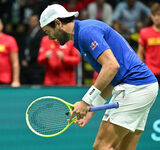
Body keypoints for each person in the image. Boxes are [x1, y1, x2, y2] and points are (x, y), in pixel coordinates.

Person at [39, 4, 158, 150]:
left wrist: (85, 101)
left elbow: (111, 66)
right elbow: (111, 77)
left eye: (47, 31)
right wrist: (90, 106)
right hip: (145, 86)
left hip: (134, 87)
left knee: (101, 146)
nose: (50, 38)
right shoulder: (81, 36)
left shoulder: (86, 32)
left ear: (58, 23)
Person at [137, 3, 160, 86]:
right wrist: (142, 70)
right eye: (154, 15)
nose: (156, 18)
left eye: (159, 14)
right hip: (150, 73)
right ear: (151, 16)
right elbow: (139, 53)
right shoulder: (144, 32)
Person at [21, 14, 45, 85]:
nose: (32, 22)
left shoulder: (41, 34)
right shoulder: (28, 32)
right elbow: (25, 47)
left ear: (38, 22)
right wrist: (23, 59)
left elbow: (38, 50)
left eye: (34, 21)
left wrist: (28, 61)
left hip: (36, 66)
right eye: (30, 21)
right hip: (27, 66)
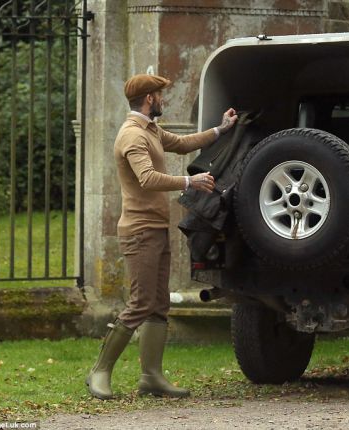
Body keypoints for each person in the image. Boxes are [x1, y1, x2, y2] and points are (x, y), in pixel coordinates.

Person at [86, 74, 237, 400]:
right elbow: (148, 178)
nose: (162, 99)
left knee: (158, 304)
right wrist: (189, 183)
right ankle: (99, 371)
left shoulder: (150, 130)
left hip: (155, 228)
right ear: (149, 99)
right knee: (141, 302)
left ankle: (151, 377)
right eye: (159, 94)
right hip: (139, 230)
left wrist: (220, 130)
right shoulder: (132, 135)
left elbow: (181, 144)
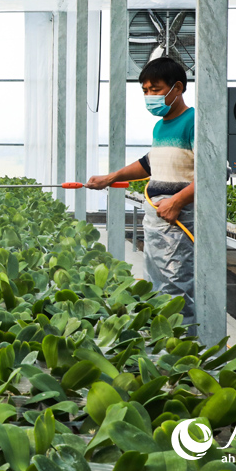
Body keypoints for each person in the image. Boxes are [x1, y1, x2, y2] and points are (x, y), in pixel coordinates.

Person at [86, 57, 196, 329]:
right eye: (145, 91)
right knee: (157, 283)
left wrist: (177, 201)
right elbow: (150, 163)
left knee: (176, 286)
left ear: (177, 88)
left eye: (155, 89)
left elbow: (216, 171)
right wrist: (110, 178)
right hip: (159, 221)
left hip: (179, 220)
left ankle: (183, 347)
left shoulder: (194, 121)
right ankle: (163, 340)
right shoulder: (161, 126)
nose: (149, 96)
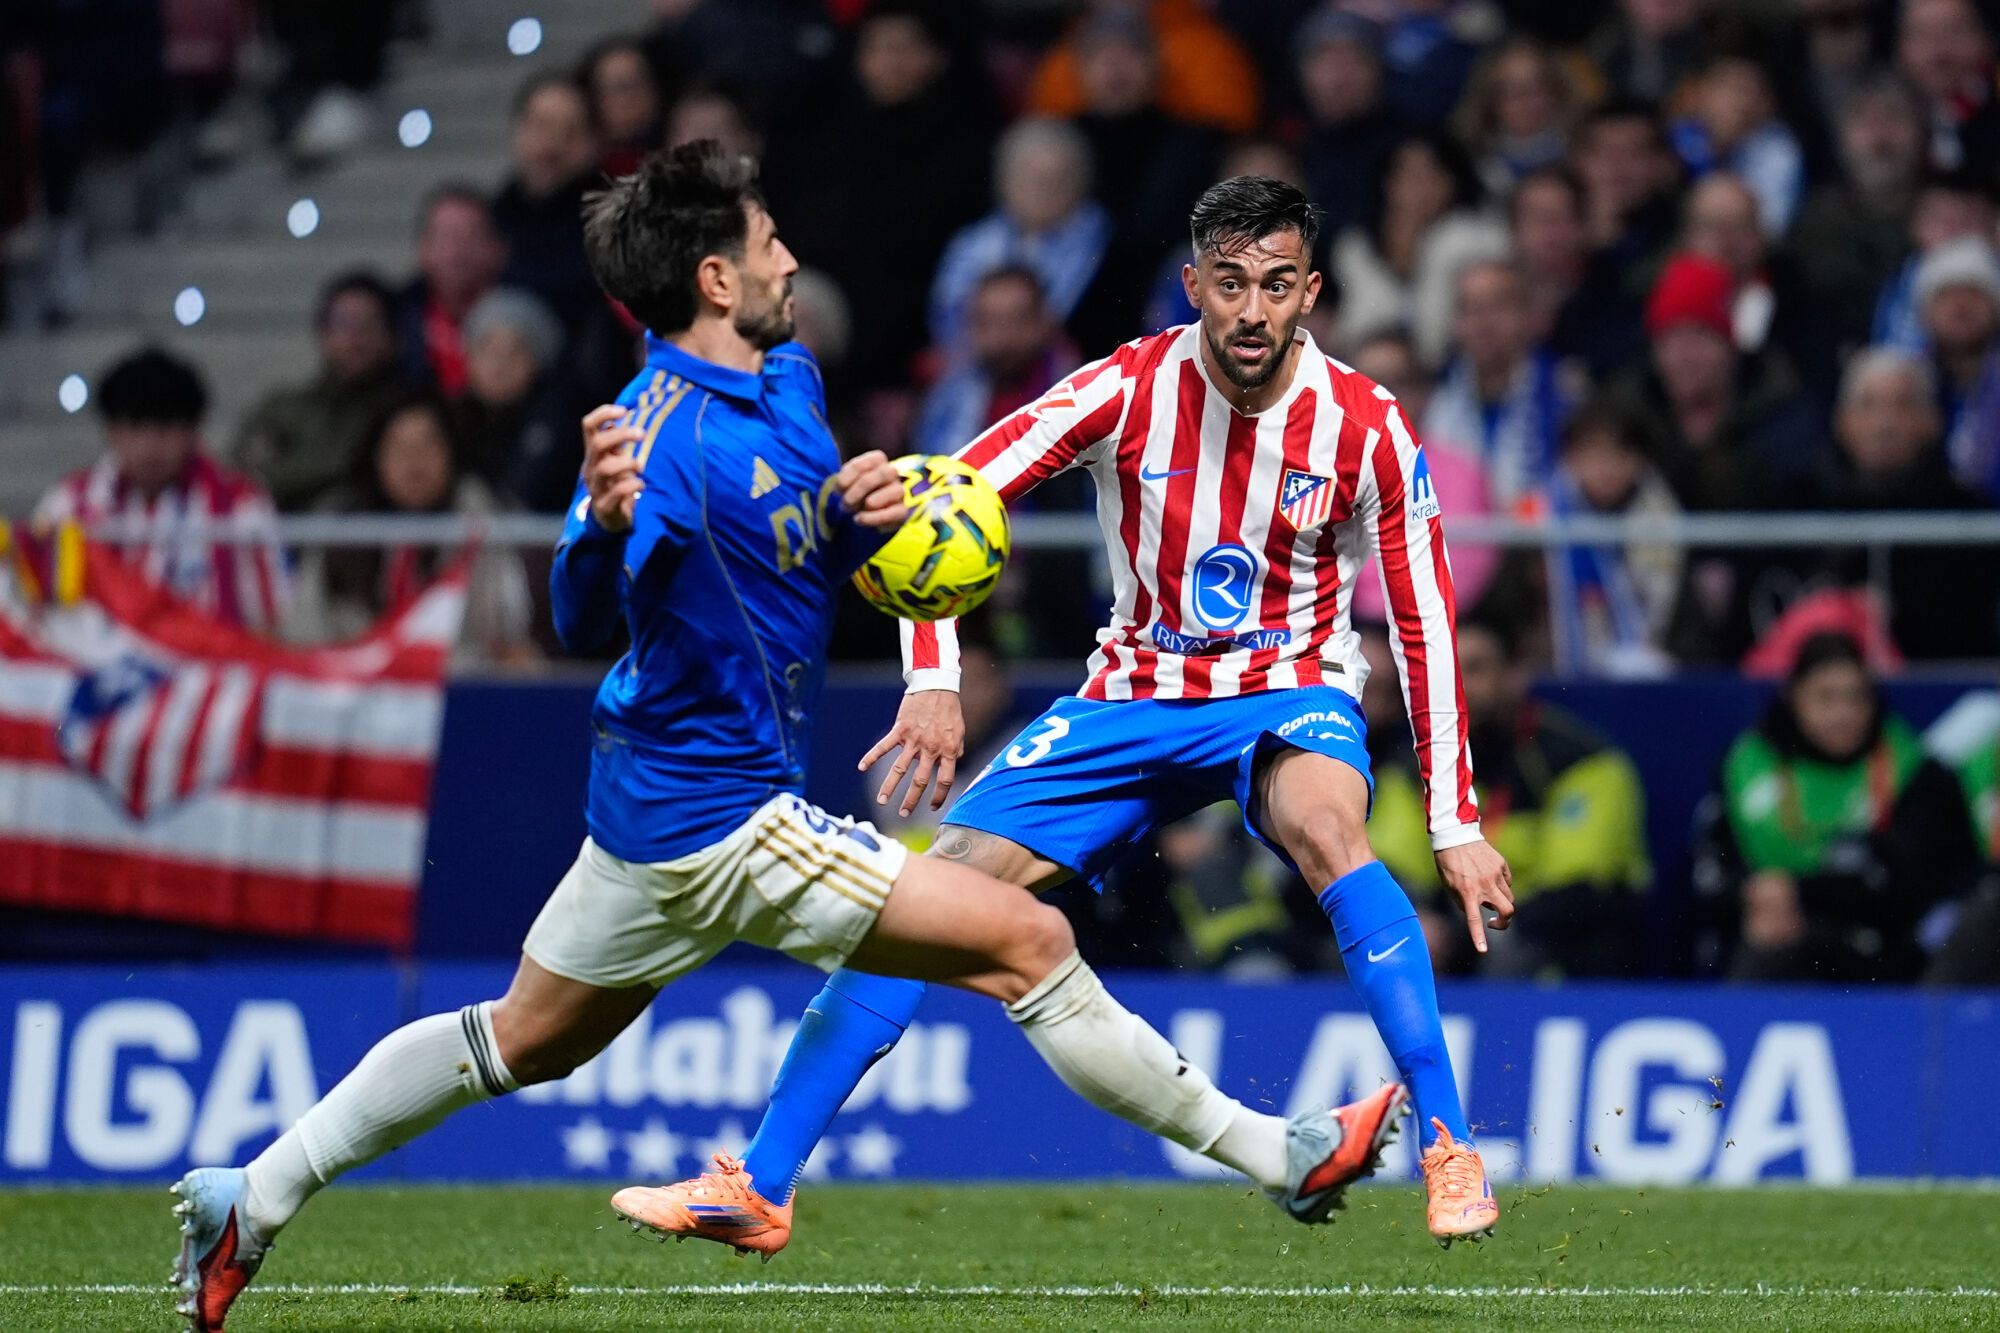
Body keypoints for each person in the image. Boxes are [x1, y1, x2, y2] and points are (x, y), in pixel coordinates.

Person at [170, 143, 1408, 1331]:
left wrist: (851, 514)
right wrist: (601, 528)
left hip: (648, 819)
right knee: (1028, 937)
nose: (788, 255)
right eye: (766, 240)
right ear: (716, 277)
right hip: (722, 817)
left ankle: (255, 1195)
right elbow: (576, 616)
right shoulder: (653, 440)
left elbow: (796, 543)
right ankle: (1280, 1154)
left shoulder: (790, 380)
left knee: (520, 1038)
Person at [641, 175, 1515, 1253]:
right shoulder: (1125, 386)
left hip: (1287, 688)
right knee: (918, 901)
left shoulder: (1366, 425)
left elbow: (1423, 621)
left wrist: (1454, 825)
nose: (1251, 311)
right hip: (1130, 693)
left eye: (1276, 286)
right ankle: (761, 1183)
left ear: (1310, 293)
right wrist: (932, 677)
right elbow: (948, 493)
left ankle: (1447, 1143)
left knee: (1331, 828)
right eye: (1230, 284)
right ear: (1193, 284)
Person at [1694, 632, 1978, 982]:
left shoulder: (1915, 771)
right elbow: (1710, 872)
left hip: (1889, 953)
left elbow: (1905, 887)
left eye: (1856, 697)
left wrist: (1796, 893)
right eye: (1826, 698)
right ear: (1793, 697)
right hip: (1766, 931)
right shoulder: (1747, 766)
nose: (1844, 715)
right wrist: (1754, 896)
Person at [1378, 615, 1650, 978]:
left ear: (1514, 676)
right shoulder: (1409, 765)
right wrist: (1418, 918)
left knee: (1511, 952)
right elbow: (1393, 862)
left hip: (1560, 947)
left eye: (1475, 669)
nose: (1459, 688)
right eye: (1447, 672)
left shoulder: (1582, 761)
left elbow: (1575, 889)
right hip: (1457, 939)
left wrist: (1468, 930)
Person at [35, 348, 286, 633]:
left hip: (205, 666)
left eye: (165, 428)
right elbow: (40, 614)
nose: (150, 446)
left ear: (193, 432)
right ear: (112, 432)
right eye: (136, 427)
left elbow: (268, 623)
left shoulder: (241, 505)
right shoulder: (68, 503)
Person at [289, 394, 538, 667]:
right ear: (375, 457)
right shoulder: (341, 526)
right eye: (399, 447)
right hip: (353, 693)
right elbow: (306, 632)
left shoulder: (483, 523)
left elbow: (504, 636)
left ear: (451, 453)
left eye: (427, 446)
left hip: (457, 686)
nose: (414, 461)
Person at [927, 118, 1110, 359]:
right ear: (1005, 181)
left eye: (1057, 178)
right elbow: (945, 317)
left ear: (1080, 183)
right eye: (1029, 176)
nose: (1042, 189)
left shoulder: (1104, 247)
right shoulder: (971, 242)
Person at [1535, 401, 1695, 676]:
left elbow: (1686, 631)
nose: (1606, 466)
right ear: (1569, 458)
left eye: (1620, 452)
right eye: (1592, 452)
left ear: (1642, 459)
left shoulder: (1668, 522)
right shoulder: (1538, 524)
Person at [231, 271, 406, 513]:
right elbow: (246, 479)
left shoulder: (410, 413)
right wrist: (342, 463)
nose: (356, 336)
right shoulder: (284, 409)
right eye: (344, 322)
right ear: (323, 333)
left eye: (370, 323)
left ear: (392, 337)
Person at [1330, 129, 1508, 362]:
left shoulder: (1479, 239)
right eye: (1407, 175)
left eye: (1430, 174)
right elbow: (1350, 331)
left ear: (1453, 181)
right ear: (1387, 183)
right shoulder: (1356, 249)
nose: (1418, 188)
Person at [1422, 258, 1579, 508]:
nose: (1484, 324)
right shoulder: (1435, 399)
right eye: (1471, 309)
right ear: (1456, 323)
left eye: (1498, 306)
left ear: (1525, 314)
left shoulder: (1567, 391)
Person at [915, 266, 1078, 457]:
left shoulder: (1081, 396)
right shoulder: (948, 400)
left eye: (1017, 320)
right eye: (987, 323)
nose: (1000, 339)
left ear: (1044, 322)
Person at [449, 287, 577, 513]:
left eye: (516, 350)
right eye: (487, 347)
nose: (500, 363)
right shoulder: (445, 419)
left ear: (538, 362)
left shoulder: (561, 424)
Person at [1293, 8, 1409, 240]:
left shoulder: (1407, 145)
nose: (1342, 74)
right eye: (1327, 59)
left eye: (1356, 58)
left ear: (1378, 71)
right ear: (1303, 71)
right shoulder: (1282, 141)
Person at [1668, 53, 1805, 236]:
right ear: (1701, 92)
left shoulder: (1778, 152)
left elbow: (1770, 231)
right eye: (1732, 87)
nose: (1741, 101)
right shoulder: (1672, 139)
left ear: (1768, 103)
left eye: (1753, 91)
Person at [393, 187, 507, 396]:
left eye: (471, 236)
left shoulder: (525, 324)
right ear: (423, 247)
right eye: (446, 237)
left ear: (497, 249)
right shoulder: (392, 322)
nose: (458, 251)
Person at [1910, 239, 2000, 497]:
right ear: (1924, 311)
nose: (1960, 305)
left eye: (1973, 292)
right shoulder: (1905, 386)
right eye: (1946, 294)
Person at [1453, 37, 1576, 198]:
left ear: (1557, 89)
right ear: (1490, 100)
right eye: (1511, 90)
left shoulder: (1584, 153)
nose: (1526, 99)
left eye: (1537, 85)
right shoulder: (1466, 167)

+---+

| EXERCISE REQUIREMENTS |
Above are records; repeat only the lines from the line with "right hip: (27, 66)" through the line with "left ear: (1310, 293)", and leave pictures out.

| PROBLEM SOLUTION |
right hip: (27, 66)
Body keypoints for each person in the image. Boxes are [x1, y1, x2, y2] and points are (x, y), in pixel coordinates.

Person at [86, 74, 237, 400]:
right elbow: (148, 178)
nose: (162, 99)
left knee: (158, 304)
right wrist: (189, 183)
right ankle: (99, 371)
left shoulder: (150, 130)
left hip: (155, 228)
right ear: (149, 99)
right knee: (141, 302)
left ankle: (151, 377)
right eye: (159, 94)
right hip: (139, 230)
left wrist: (220, 130)
right shoulder: (132, 135)
left elbow: (181, 144)
Body keypoints for each person in the image. Boxes are [x1, y1, x2, y2] and points are (x, y), in pixel coordinates.

Person at [86, 57, 196, 329]:
right eye: (145, 91)
right knee: (157, 283)
left wrist: (177, 201)
right elbow: (150, 163)
left knee: (176, 286)
left ear: (177, 88)
left eye: (155, 89)
left elbow: (216, 171)
right wrist: (110, 178)
right hip: (159, 221)
left hip: (179, 220)
left ankle: (183, 347)
left shoulder: (194, 121)
right ankle: (163, 340)
right shoulder: (161, 126)
nose: (149, 96)
Body keypoints for each person in the image. Boxes are [x1, y1, x2, y2] and points are (x, y), in pixel coordinates.

Person at [170, 143, 1408, 1331]:
left wrist: (851, 514)
right wrist: (601, 528)
left hip: (648, 819)
right knee: (1028, 937)
nose: (788, 255)
right eye: (766, 240)
right ear: (716, 277)
right hip: (722, 817)
left ankle: (255, 1195)
right elbow: (576, 616)
right shoulder: (653, 440)
left elbow: (796, 543)
right ankle: (1280, 1154)
left shoulder: (790, 380)
left knee: (520, 1038)
Person at [641, 175, 1515, 1253]:
right shoulder: (1125, 386)
left hip: (1287, 688)
right knee: (918, 901)
left shoulder: (1366, 425)
left elbow: (1423, 621)
left wrist: (1454, 825)
nose: (1251, 311)
right hip: (1130, 693)
left eye: (1276, 286)
right ankle: (761, 1183)
left ear: (1310, 293)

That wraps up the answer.